A Boeing [NYSE: BA] Delta II rocket is poised at Cape Canaveral Air Force Base, Fla. to place a Global Positioning System satellite into orbit.
On Thursday, Nov. 9, a 26-minute-long launch window opens at 12:18 p.m. EST. Twenty-five minutes after liftoff, the Delta II will insert the 33rd GPS satellite into a transfer orbit above the Earth.
"Delta II launch vehicles placed the original 24 operational satellites and all replacements for the GPS constellation into orbit for the U.S. Air Force," said Will Hampton, director, Air Force Delta programs.
"This will be the 33rd GPS satellite to be placed into orbit by a Delta II," he noted. "We remain committed to mission success through the use of proven manufacturing and launch operations processes."

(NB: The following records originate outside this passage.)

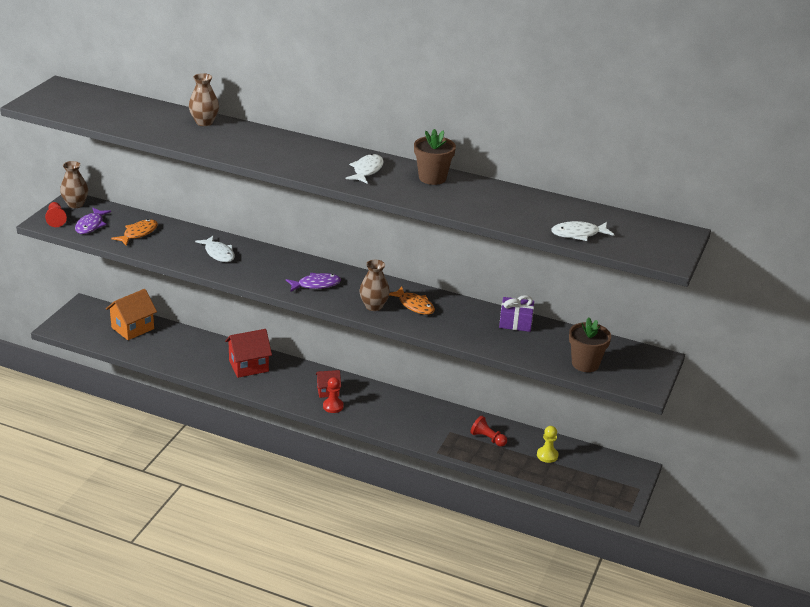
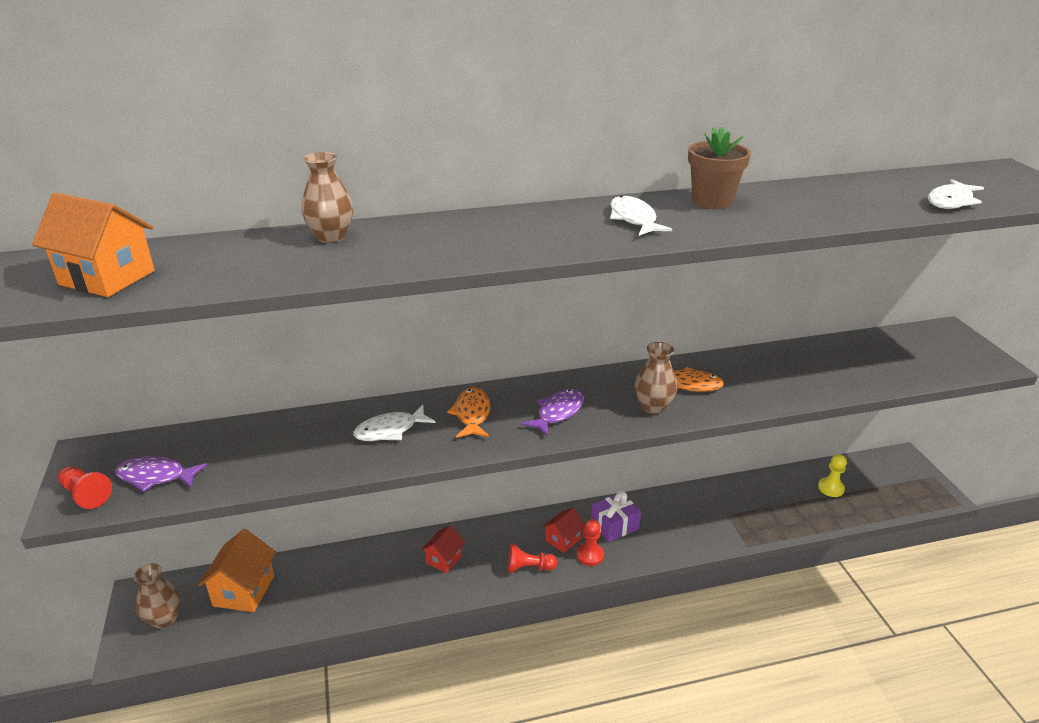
camera: 35 degrees left, 0 degrees up
brown vase [60,161,88,208] -> brown vase moved to [133,563,181,629]
purple fish [75,208,111,234] -> purple fish turned 120 degrees clockwise [115,456,207,492]
orange fish [111,219,158,246] -> orange fish moved to [447,387,491,438]
white fish [195,235,235,262] -> white fish turned 135 degrees clockwise [353,405,436,441]
red house [225,329,272,378] -> red house [421,525,465,573], size x0.60
red pawn [470,416,507,447] -> red pawn moved to [508,544,557,573]
purple gift [499,295,534,332] -> purple gift moved to [591,491,641,542]
brown flower pot [569,317,611,372] -> none
none -> orange house [32,193,155,297]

Boeing has been involved in the Air Force's GPS program since 1974, when the company won contracts to build developmental satellites and receiver sets. A contract in 1987 with the Air Force to launch GPS satellites reactivated the Delta manufacturing line and resulted in the introduction of the Delta II rocket.
Boeing is currently working on design, development, and production of the third generation of GPS satellites. The company currently has an additional 15 launches manifested for the satellite navigational system.
The GPS satellite navigational system operates via a constellation of 28 operational satellites, a ground control system, and thousands of terminals to help locate and guide military and civilian users in the air, at sea, on the ground, and in space.